DIRECTIVE A
Repeat the part of the article on serving below from "Maybe you can" to "it goes long.", word for word.

(Beginning of PASSAGE SHOWN)

US TENNIS
September 1997
You can learn the Secrets of my Serve
By Pete Sampras, Playing Editor
with Alexander McNab


Like most of my strokes at this stage of my career, my serve is an instinctive motion. I can't explain precisely how I hit it. But I can show you in the photos you see here, as well as tell you about the few keys I focus on as I serve and how I take care of my arm.

When I'm serving big, my goal is to make it so the other guy can't do anything except hope I miss; I'm trying to hit an ace. Every now and again, it just clicks perfectly. Once was in the third set of the 1995 U.S. Open final against Andre Agassi. I served four straight aces against the best returner in the game.

Maybe you can compare such a perfect game to a pitcher striking out the side in an inning. It doesn't happen often -- only three or four times in my career. When I'm serving well, though, hitting the ball a couple of inches from the line, I usually hold serve without much difficulty.

Here are some of my key thoughts that you can apply to your serve:

Mix it up.
Against anyone, especially a great returner like Agassi, I try not to serve to the same place every time -- because if I do, eventually he's going to pick it off. I try to work the ball around.

Don't try for too much.
I get in trouble when I try to overserve. When I try to hit the ball a little bit too close to the line, I overhit and my serve goes into the net or it goes long.

(End of PASSAGE SHOWN)
(Beginning of DATA)

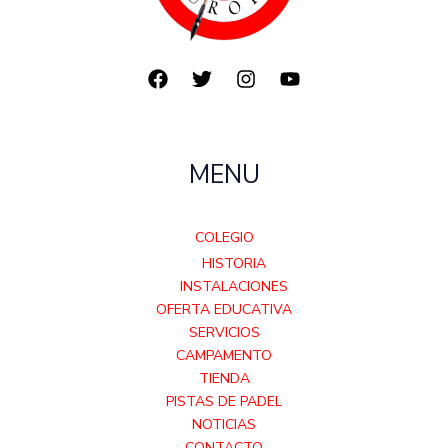
MENU
COLEGIO
HISTORIA
INSTALACIONES
OFERTA EDUCATIVA
SERVICIOS
CAMPAMENTO
TIENDA
PISTAS DE PADEL
NOTICIAS
CONTACTO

(End of DATA)

DIRECTIVE B
Rewrite the text read from the rows above with "NOTICIAS" replaced by "NOVEDADES" and everything else unchanged, leaving the pictures out.

WRITTEN REPLY A
Maybe you can compare such a perfect game to a pitcher striking out the side in an inning. It doesn't happen often -- only three or four times in my career. When I'm serving well, though, hitting the ball a couple of inches from the line, I usually hold serve without much difficulty.

Here are some of my key thoughts that you can apply to your serve:

Mix it up.
Against anyone, especially a great returner like Agassi, I try not to serve to the same place every time -- because if I do, eventually he's going to pick it off. I try to work the ball around.

Don't try for too much.
I get in trouble when I try to overserve. When I try to hit the ball a little bit too close to the line, I overhit and my serve goes into the net or it goes long.

WRITTEN REPLY B
MENU
COLEGIO
HISTORIA
INSTALACIONES
OFERTA EDUCATIVA
SERVICIOS
CAMPAMENTO
TIENDA
PISTAS DE PADEL
NOVEDADES
CONTACTO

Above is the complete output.